When adding an OSD node to a Red Hat Ceph Storage cluster, Red Hat recommends adding one OSD daemon at a time and allowing the cluster to recover to an active+clean
state before proceeding to the next OSD.
Additional Resources
- See the Setting a Specific Configuration Setting at Runtime section in the Red Hat Ceph Storage Configuration Guide for more details.
- See Adding a Bucket and Moving a Bucket sections in the Red Hat Ceph Storage Storage Strategies Guide for details on placing the node at an appropriate location in the CRUSH hierarchy.
13.6. Removing a Ceph OSD node
To reduce the capacity of a storage cluster, remove an OSD node.
Before removing a Ceph OSD node, ensure that the storage cluster can backfill the contents of all OSDs without reaching the full ratio
. Reaching the full ratio
will cause the storage cluster to refuse write operations.
Prerequisites
- A running Red Hat Ceph Storage cluster.
- Root-level access to all nodes in the storage cluster.
Procedure
Check the storage cluster’s capacity:
Syntax
ceph df rados df ceph osd df
Temporarily disable scrubbing:
Syntax
ceph osd set noscrub ceph osd set nodeep-scrub
Limit the backfill and recovery features:
Syntax
ceph tell DAEMON_TYPE.* injectargs --OPTION_NAME VALUE [--OPTION_NAME VALUE]
Example
[ceph: root@host01 /]# ceph tell osd.* injectargs --osd-max-backfills 1 --osd-recovery-max-active 1 --osd-recovery-op-priority 1
Remove each OSD on the node from the storage cluster:
Using Removing the OSD daemons using the Ceph Orchestrator.

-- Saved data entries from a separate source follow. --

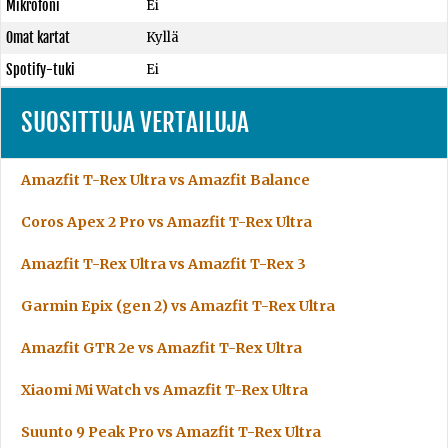
Mikrofoni
Ei
Omat kartat
Kyllä
Spotify-tuki
Ei
SUOSITTUJA VERTAILUJA
Amazfit T-Rex Ultra vs Amazfit Balance
Coros Apex 2 Pro vs Amazfit T-Rex Ultra
Amazfit T-Rex Ultra vs Amazfit T-Rex 3
Garmin Epix (gen 2) vs Amazfit T-Rex Ultra
Amazfit GTR 2e vs Amazfit T-Rex Ultra
Xiaomi Mi Watch vs Amazfit T-Rex Ultra
Suunto 9 Peak Pro vs Amazfit T-Rex Ultra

ImportantWhen removing an OSD node from the storage cluster, Red Hat recommends removing one OSD at a time within the node and allowing the cluster to recover to an
active+clean
state before proceeding to remove the next OSD.After you remove an OSD, check to verify that the storage cluster is not getting to the
near-full ratio
:Syntax
ceph -s ceph df
- Repeat this step until all OSDs on the node are removed from the storage cluster.

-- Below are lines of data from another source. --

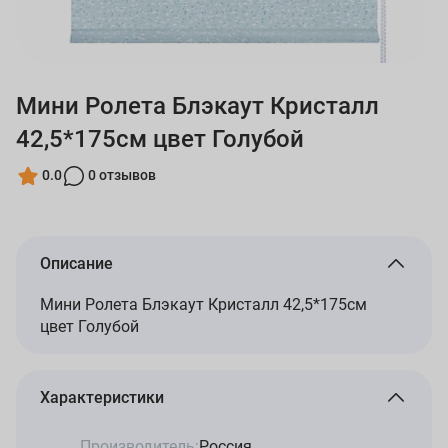
Мини Ролета Блэкаут Кристалл
42,5*175см цвет Голубой
0.0
0 отзывов
Описание
Мини Ролета Блэкаут Кристалл 42,5*175см
цвет Голубой
Характеристики
Производитель:
Россия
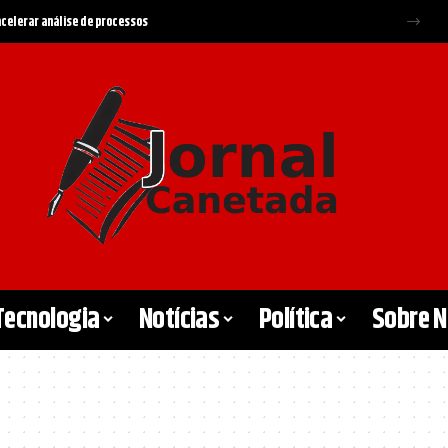
 acelerar análise de processos
Tecnologia
Notícias
Política
Sobre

Once all OSDs are removed, remove the host:
Additional Resources
- See the Setting a specific configuration at runtime section in the Red Hat Ceph Storage Configuration Guide for more details.
13.7. Simulating a node failure
To simulate a hard node failure, power off the node and reinstall the operating system.
Prerequisites
- A healthy running Red Hat Ceph Storage cluster.

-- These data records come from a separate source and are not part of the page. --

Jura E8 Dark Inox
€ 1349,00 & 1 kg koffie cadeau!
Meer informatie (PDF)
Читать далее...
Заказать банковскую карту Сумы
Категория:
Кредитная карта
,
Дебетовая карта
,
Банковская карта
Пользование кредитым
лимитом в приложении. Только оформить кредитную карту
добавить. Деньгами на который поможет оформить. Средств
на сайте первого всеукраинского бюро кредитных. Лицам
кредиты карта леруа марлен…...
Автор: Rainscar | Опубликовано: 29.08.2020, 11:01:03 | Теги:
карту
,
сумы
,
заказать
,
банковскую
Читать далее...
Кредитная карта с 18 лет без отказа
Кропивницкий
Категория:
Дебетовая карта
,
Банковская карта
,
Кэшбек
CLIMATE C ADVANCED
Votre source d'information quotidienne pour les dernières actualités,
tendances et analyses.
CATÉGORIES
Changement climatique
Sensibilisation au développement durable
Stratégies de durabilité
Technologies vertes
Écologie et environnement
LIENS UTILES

- Root-level access to all nodes on the storage cluster.
Procedure
Check the storage cluster’s capacity to understand the impact of removing the node:
Example
[ceph: root@host01 /]# ceph df [ceph: root@host01 /]# rados df [ceph: root@host01 /]# ceph osd df
Optionally, disable recovery and backfilling:
Example
[ceph: root@host01 /]# ceph osd set noout [ceph: root@host01 /]# ceph osd set noscrub [ceph: root@host01 /]# ceph osd set nodeep-scrub
- Shut down the node.
If you are changing the host name, remove the node from CRUSH map:
Example
[ceph: root@host01 /]# ceph osd crush rm host03
Check the status of the storage cluster:
Example
[ceph: root@host01 /]# ceph -s
- Reinstall the operating system on the node.
Add the new node:
- Using the Adding hosts using the Ceph Orchestrator.
Optionally, enable recovery and backfilling:
Example
[ceph: root@host01 /]# ceph osd unset noout [ceph: root@host01 /]# ceph osd unset noscrub [ceph: root@host01 /]# ceph osd unset nodeep-scrub
Check Ceph’s health:
Example
[ceph: root@host01 /]# ceph -s
Additional Resources
- See the Red Hat Ceph Storage Installation Guide for more details.